日本には東北から沖縄まで、全国各地にその土地の気候や土壌を生かしたさまざまなお茶が存在しているわけだが、やはり自分が暮らす土地のお茶が一番うまい!と思うのは私だけではなかろう。たとえば私が今、暮らす福岡県において、お茶といえば八女茶。1191年に宋から禅師により渡ってきた茶の木が起源とされる。中でも八女茶の玉露はその濃厚な味わいが特徴で、最高級品ともなると1キロ数万円、最高峰の品評会で評価されたものともなると100グラム数万円で取引されるほど全国で、そして世界でも高く評価されている逸品だ。

さて、余談はこれくらいにして、今回なぜ日本茶、それも八女茶について触れたのかというと、先日訪れた八女市星野村にある茶の文化館でお茶の新たな飲み方と出会ったからである。それが、しずく茶。玉露を究極に美味しく楽しむために考案された飲み方で、まず茶こしがないふた付きの茶碗を使う。そこに、ぬるめの湯をゆっくりと注ぎ、しばしまつ。そして、ふたのすき間からすするように少しずついただく。すると、舌の上に甘露のような濃厚な甘味が広がり、鼻腔を若葉のような芳醇な香りが抜けていく。そして二煎、三煎と淹れるほど風合いが変化していくのが面白い。

さらに、茶碗に残された茶葉をおひたしのように、最後にポン酢をかけて食べるというのだ。これがまた高価な茶葉だからもったいないだとか、美容にいい成分があるからだとか、そういう理屈は抜きにしてただただうまいのだから驚かされる。

それと、お茶の横でそっと寄り添ってくれる茶菓子がまたいい。聞くところによると、開館当時から活動されている地元のご婦人グループがおもてなしの心で手作りされているもので、その日によって種類が変わるのだとか。しずく茶をいただきつつ、合間に茶菓子をひと口。
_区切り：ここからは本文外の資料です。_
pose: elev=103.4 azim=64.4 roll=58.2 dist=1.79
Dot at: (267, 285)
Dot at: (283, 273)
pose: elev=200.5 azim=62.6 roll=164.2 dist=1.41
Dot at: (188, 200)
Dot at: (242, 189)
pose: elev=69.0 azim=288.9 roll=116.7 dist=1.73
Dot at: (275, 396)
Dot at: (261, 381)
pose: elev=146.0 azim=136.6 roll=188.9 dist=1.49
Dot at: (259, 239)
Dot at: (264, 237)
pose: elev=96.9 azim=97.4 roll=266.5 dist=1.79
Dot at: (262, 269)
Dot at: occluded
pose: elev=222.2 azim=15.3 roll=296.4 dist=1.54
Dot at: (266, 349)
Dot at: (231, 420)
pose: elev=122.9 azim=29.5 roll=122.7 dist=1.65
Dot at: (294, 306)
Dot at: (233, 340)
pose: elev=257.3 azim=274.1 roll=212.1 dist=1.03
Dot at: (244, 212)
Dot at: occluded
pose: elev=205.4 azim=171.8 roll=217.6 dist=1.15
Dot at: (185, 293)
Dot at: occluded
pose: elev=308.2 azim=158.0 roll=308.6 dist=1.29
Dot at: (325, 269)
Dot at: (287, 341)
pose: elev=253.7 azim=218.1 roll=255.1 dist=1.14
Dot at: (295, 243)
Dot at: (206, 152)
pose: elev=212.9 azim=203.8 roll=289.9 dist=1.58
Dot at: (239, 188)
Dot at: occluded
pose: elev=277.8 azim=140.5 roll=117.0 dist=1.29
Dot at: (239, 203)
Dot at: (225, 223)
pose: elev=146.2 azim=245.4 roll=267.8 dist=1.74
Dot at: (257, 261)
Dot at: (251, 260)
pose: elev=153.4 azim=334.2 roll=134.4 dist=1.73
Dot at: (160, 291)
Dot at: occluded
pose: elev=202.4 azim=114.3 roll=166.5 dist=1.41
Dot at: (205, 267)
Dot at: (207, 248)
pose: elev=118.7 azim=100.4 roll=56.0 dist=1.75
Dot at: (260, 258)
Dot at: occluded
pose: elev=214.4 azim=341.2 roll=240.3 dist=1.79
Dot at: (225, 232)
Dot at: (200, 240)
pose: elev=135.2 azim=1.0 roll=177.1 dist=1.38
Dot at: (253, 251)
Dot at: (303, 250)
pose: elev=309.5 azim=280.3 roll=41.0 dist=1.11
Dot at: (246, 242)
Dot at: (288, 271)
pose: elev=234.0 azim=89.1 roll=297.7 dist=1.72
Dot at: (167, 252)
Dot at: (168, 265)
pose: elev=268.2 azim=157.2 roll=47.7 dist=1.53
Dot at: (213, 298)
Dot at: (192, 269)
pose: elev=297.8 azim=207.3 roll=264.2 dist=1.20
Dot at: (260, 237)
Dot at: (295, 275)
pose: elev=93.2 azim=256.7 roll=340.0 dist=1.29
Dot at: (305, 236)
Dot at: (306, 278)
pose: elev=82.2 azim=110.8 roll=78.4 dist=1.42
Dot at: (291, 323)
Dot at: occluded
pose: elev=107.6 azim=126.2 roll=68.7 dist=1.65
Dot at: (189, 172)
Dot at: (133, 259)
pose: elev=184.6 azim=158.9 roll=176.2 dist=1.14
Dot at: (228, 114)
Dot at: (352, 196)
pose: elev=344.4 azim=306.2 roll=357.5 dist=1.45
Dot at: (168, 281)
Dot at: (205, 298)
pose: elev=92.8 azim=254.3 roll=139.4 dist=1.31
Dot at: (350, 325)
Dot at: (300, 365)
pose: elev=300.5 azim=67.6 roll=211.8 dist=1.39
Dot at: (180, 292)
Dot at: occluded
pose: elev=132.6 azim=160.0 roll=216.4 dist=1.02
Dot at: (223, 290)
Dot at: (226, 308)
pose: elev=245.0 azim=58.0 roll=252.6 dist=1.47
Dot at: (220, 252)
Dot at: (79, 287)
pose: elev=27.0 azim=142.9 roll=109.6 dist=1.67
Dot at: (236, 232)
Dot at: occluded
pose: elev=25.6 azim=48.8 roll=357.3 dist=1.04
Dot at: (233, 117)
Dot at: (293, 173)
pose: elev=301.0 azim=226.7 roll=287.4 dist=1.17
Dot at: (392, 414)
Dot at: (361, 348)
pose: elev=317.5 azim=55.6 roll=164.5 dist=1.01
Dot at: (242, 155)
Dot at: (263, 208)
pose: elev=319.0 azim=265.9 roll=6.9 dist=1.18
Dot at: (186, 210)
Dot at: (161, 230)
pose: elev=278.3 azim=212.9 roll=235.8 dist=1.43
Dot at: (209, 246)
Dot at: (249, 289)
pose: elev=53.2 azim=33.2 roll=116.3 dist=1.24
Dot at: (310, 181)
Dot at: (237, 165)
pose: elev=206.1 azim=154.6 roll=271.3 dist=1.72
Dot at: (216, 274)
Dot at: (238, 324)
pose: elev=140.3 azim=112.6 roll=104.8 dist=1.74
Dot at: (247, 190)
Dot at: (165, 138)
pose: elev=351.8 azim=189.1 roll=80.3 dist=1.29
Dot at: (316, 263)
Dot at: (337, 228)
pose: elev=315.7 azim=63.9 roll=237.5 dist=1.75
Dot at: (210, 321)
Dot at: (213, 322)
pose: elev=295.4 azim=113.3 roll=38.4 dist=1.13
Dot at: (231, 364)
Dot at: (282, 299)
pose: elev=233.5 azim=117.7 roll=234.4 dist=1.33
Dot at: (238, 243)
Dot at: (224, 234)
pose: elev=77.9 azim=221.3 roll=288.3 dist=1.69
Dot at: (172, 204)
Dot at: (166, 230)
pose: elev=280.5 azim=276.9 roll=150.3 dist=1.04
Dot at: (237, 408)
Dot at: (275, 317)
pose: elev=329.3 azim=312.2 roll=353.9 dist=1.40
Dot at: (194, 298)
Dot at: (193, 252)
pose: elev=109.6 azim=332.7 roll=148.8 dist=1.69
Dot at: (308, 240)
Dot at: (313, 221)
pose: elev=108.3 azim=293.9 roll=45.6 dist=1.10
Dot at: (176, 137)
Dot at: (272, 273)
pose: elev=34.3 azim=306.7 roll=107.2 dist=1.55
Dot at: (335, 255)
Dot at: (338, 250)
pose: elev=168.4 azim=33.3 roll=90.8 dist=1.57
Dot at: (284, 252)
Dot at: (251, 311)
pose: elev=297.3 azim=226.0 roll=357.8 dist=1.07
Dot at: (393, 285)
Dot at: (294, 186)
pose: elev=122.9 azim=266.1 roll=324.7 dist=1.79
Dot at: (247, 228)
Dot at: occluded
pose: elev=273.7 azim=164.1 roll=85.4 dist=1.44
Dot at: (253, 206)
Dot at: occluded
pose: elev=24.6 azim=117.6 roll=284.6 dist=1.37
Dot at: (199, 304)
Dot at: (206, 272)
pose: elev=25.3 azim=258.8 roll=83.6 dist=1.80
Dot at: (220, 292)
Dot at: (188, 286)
何と贅沢なひとときであろうか。これだけでも茶の文化館を訪れた価値があったと思わせてくれる。

ちなみに、これはあくまで”ちなみに”だが、豊かな自然に配慮した流線型の建物を外から見ると、太宰府市にある九州国立博物館とそっくりなつくりをしているのだが、実は茶の文化館の方が先に建てられたもの、というのはここだけの話だ。